Building the Solar Powered Wall

Some of the gear I ordered for the new garden shed has arrived, so I got to work on building my power wall. 

Wall frame:

The first step was to clean up an old steel and aluminium framed table on castors that would provide the base and would keep the batteries up at a reasonable level. 

The table frame had been outside for some time with no top. It was in reasonable condition but had some surface rust. The castors were worn, and had pins welded to the base. 

I initially stripped the rust out, applied some Rust Eater, then later a matching primer. Finally I sprayed the bulk of the frame with some black Rustoleum paint. 

I then removed the castors with an angle grinder, painted the bottom of the legs and allowed to dry. 

The frame itself had a single piece of aluminium tubing and a compromised piece of laminated board holding the sides together. I added and additional brace across the rear bottom made from the same sized aluminium tubing, allowing me to remove the laminated board.

At this point, the frame seems sturdy again, but looking at the top I decided to add an additional brace.

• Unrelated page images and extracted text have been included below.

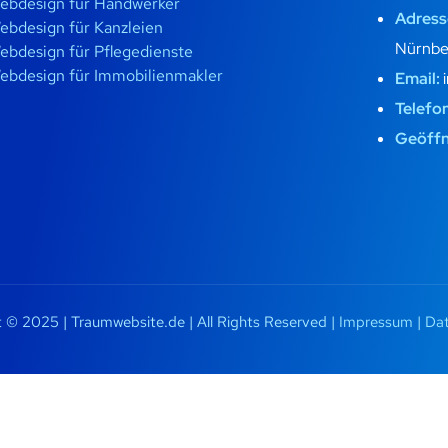
ebdesign für Handwerker
Adress
ebdesign für Kanzleien
Nürnbe
ebdesign für Pflegedienste
ebdesign für Immobilienmakler
Email:
Telefo
Geöffn
 © 2025 | Traumwebsite.de | All Rights Reserved |
Impressum
|
Dat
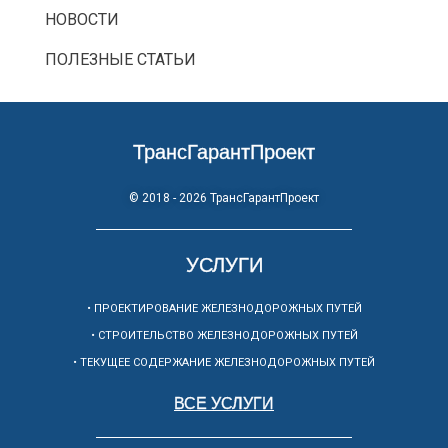
НОВОСТИ
ПОЛЕЗНЫЕ СТАТЬИ
ТрансГарантПроект
© 2018 - 2026 ТрансГарантПроект
УСЛУГИ
• ПРОЕКТИРОВАНИЕ ЖЕЛЕЗНОДОРОЖНЫХ ПУТЕЙ
• СТРОИТЕЛЬСТВО ЖЕЛЕЗНОДОРОЖНЫХ ПУТЕЙ
• ТЕКУЩЕЕ СОДЕРЖАНИЕ ЖЕЛЕЗНОДОРОЖНЫХ ПУТЕЙ
ВСЕ УСЛУГИ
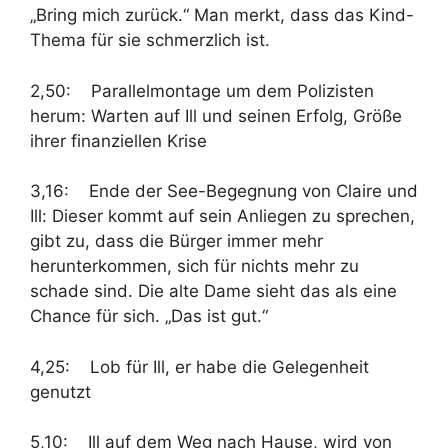
„Bring mich zurück.“ Man merkt, dass das Kind-
Thema für sie schmerzlich ist.
2,50: Parallelmontage um dem Polizisten
herum: Warten auf Ill und seinen Erfolg, Größe
ihrer finanziellen Krise
3,16: Ende der See-Begegnung von Claire und
Ill: Dieser kommt auf sein Anliegen zu sprechen,
gibt zu, dass die Bürger immer mehr
herunterkommen, sich für nichts mehr zu
schade sind. Die alte Dame sieht das als eine
Chance für sich. „Das ist gut.“
4,25: Lob für Ill, er habe die Gelegenheit
genutzt
5,10: Ill auf dem Weg nach Hause, wird von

The top when I put it on will be sitting along two runs of aluminium tubing far enough apart that I was concerned about how it'd support the weight of potentially 3 batteries, so I decided this was appropriate. 

The wall:

When my last Bunnings order arrived (as opposed to the first which I'm still waiting to have delivered), an 1800x600 pine panel came as part of it. I knocked 100mm out of it given this will be in the lowest part of the garage and will quite likely with the flooring be a tad under 1800mm high. 

I then screwed it into the back of the frame. Fairly straight forward.

The breaker box:

A simple 8 pole enclosure is all I've used - 5 x 63A circuit breakers that are really intended just as switches, 1 RCD for the 240v side, and a 240v power meter. 

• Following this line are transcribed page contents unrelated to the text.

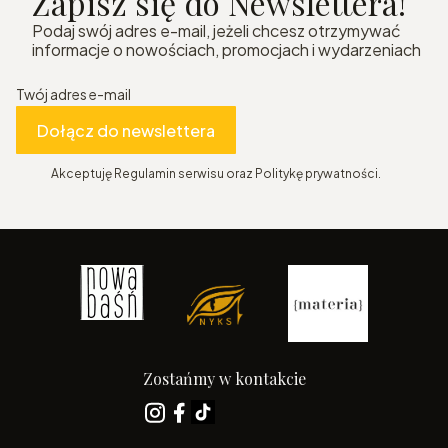
Zapisz się do Newslettera!
Podaj swój adres e-mail, jeżeli chcesz otrzymywać
informacje o nowościach, promocjach i wydarzeniach
Twój adres e-mail
Dołącz do newslettera
Akceptuję Regulamin serwisu oraz Politykę prywatności.
Zostańmy w kontakcie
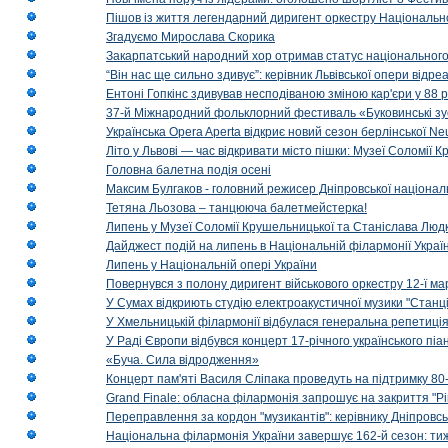
Пішов із життя легендарний диригент оркестру Національн
Згадуємо Мирослава Скорика
Закарпатський народний хор отримав статус національног
“Він нас ще сильно здивує”: керівник Львівської опери відр
Ентоні Гопкінс здивував несподіваною зміною кар'єри у 88 ро
37-й Міжнародний фольклорний фестиваль «Буковинські зус
Українська Opera Aperta відкриє новий сезон берлінської Ne
Літо у Львові — час відкривати місто пішки: Музеї Соломії
Головна балетна подія осені
Максим Булгаков - головний режисер Дніпровської націонал
Тетяна Льозова – танцююча балетмейстерка!
Липень у Музеї Соломії Крушельницької та Станіслава Людк
Дайджест подій на липень в Національній філармонії Украї
Липень у Національній опері України
Повернувся з полону диригент військового оркестру 12-ї ма
У Сумах відкриють студію електроакустичної музики "Станці
У Хмельницькій філармонії відбулася генеральна репетиці
У Раді Європи відбувся концерт 17-річного українського пі
«Буча. Сила відродження»
Концерт пам'яті Василя Сліпака проведуть на підтримку 80
Grand Finale: обласна філармонія запрошує на закриття "Р
Переправлення за кордон "музикантів": керівнику Дніпровсь
Національна філармонія України завершує 162-й сезон: ти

I put that up so I could start putting wiring into place as components arrive. 

The inverter:

My 2000w inverter arrived yesterday so that wound up on the board and was wired in. 

Connections:

One of the biggest issues with this wiring is the cable size. Everything is being wired for 50A+, so the cable is difficult to work with. 

One of the biggest issues I had with the use of breakers is that they're all single pole and I needed a way to rationally deal with connecting together really thick pieces of cable for the negative side. The few options that exist for joiners are either clunky or expensive. 

In the end, I simple decided to use Anderson plugs. This allows me to modularise everything and really isn't that expensive. Each breaker effectively has an "in" and "out" socket on the rear of the board with the negative side wired between them. 

There is one junction for the negative side - using an old gold terminal from a car sound system that's been in my tool box for the past 20 years. That one allows me to take the negative side of the battery load circuit and split it to the battery protector, inverter and the powerpole circuits. 

I probably could have simplified the whole thing further, but the Anderson plugs are easy enough to work with and heavy duty enough that they should handle a bit over 50A - not that I ever see it hitting that kind of load. 

Up next:

The MPPT controller isn't here yet, so I can't finish tying all of the cabling together. 

The battery protector isn't here, so I can't sort it out either. It's effectively just adding a positive loop going from a breaker that cuts it power, that comes back to the breaker and feeds two circuits (inverter and powerpoles). 

....and I'm awaiting on a couple of 3m runs of 8 B&S cable to finish wiring it all up and getting the battery connectors installed.